═════ Page excerpt ═════
Making Sense of 'No Shadowed Variable' tslint Warning
Solution 1:
The linter complains because you are redefining the same variable multiple times. Thus replacing the ones in the closure containing it.
Instead of redeclaring it just use it:
private getNextStageStep(currentDisciplineSelected) {
let nextStageStep = '';
if (this.stageForDiscipline(this.currentDisciplineSelected) === 'step 1') {
nextStageStep = 'step 2';
} else if (this.stageForDiscipline(this.currentDisciplineSelected) === 'step 2') {
nextStageStep = 'step 3';
} else if (this.stageForDiscipline(this.currentDisciplineSelected) === 'step 3') {
nextStageStep = 'step 4';
} else if (this.stageForDiscipline(this.currentDisciplineSelected) === 'step 4') {
nextStageStep = 'step 5';
} else if (this.stageForDiscipline(this.currentDisciplineSelected) === 'step 5') {
nextStageStep = 'step 6';
}
return nextStageStep;
}
Solution 2:
This has to do with defining the same variable in different scopes. You are defining nextStageStep
within the function scope & also within each if block. One option is to get rid of the variable declarations in the if blocks
if (this.stageForDiscipline(this.currentDisciplineSelected) === 'step 1') {
nextStageStep = 'step 2';
} else if (this.stageForDiscipline(this.currentDisciplineSelected) === 'step 2') {
nextStageStep = 'step 3';
} else if (this.stageForDiscipline(this.currentDisciplineSelected) === 'step 3') {
nextStageStep = 'step 4';
} else if (this.stageForDiscipline(this.currentDisciplineSelected) === 'step 4') {
nextStageStep = 'step 5';
} else if (this.stageForDiscipline(this.currentDisciplineSelected) === 'step 5') {
nextStageStep = 'step 6';
}
Here is a good resource on shadowed variables http://eslint.org/docs/rules/no-shadow
Solution 3:
Addording to : https://developer.mozilla.org/en-US/docs/Web/JavaScript/Reference/Statements/const
ES6 const is BLOCK-SCOPED, thus:
{
const TAG='<yourIt>';
console.log(TAG);
}
{
const TAG = '<touchingBase NoImNOt="true">';
console.log(TAG);
}
console.log(TAG); // ERROR expected
AFAICT, this is NOT a case of shadowing - each of the constants is soped correctly within its braces.
If we cannot re-use variable names, we will wind up with unreadable programs that obscure. rather than inform.
═════
*Actions to take*
**A.** In the tslint warning page, what kind of scoping does Solution 3 say ES6 const has?
**B.** From the tslint warning page, extract the passage verbatim, starting at "Making Sense of" and ending at "closure containing it.".
═════ Records shown ═════
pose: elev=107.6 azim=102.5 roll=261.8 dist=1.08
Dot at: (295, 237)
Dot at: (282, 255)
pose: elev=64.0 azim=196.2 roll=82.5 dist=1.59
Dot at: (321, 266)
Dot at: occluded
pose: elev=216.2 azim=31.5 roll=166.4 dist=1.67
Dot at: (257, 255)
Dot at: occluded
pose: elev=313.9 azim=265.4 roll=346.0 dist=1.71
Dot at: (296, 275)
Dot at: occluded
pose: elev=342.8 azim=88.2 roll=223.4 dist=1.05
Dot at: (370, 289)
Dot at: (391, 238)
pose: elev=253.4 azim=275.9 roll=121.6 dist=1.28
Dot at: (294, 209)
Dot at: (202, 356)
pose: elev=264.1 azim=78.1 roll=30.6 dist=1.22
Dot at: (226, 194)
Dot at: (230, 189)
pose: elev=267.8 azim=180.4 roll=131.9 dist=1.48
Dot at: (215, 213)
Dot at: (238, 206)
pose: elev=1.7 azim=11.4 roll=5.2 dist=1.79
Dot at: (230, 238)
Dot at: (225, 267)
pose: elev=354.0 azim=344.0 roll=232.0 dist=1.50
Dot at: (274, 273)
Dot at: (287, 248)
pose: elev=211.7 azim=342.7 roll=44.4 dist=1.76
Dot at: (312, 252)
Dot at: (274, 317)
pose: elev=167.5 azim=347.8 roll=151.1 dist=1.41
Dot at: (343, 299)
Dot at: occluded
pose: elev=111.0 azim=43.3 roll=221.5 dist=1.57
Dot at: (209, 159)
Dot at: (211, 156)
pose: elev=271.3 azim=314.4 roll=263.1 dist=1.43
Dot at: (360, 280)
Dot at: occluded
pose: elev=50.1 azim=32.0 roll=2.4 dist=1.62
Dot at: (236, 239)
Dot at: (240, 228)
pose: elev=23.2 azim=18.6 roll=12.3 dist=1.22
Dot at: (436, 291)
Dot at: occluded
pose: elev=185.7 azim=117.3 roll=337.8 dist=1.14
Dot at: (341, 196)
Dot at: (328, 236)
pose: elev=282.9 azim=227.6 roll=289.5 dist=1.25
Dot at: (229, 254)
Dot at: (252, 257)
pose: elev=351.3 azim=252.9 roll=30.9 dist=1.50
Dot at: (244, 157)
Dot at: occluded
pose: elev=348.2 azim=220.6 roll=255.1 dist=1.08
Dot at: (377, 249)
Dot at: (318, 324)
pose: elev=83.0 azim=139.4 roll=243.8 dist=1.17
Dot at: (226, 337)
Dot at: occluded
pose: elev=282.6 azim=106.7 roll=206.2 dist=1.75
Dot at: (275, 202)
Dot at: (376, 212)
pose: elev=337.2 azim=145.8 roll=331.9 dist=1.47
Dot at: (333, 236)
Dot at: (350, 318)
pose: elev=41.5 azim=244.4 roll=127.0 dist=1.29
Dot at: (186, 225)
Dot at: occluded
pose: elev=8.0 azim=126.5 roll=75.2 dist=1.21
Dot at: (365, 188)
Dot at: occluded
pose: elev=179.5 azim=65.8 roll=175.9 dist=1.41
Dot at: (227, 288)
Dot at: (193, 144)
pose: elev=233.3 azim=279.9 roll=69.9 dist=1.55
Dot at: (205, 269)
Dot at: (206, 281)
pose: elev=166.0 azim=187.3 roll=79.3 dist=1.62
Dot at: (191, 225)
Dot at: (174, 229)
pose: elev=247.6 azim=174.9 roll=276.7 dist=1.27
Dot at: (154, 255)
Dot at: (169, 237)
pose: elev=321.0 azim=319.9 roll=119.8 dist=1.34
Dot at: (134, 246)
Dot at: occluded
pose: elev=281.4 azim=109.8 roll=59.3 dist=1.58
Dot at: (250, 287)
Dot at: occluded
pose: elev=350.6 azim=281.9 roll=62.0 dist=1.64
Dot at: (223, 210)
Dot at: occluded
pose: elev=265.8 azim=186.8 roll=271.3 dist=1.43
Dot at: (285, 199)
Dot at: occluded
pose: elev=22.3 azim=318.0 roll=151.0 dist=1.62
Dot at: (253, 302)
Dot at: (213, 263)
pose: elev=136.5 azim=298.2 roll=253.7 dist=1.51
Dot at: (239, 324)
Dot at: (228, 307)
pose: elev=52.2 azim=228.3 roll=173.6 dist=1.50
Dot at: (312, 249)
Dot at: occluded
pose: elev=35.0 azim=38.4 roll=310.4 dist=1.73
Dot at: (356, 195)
═════
*Answer list*
**A.** Block scoping.

**B.**
Making Sense of 'No Shadowed Variable' tslint Warning
Solution 1:
The linter complains because you are redefining the same variable multiple times. Thus replacing the ones in the closure containing it.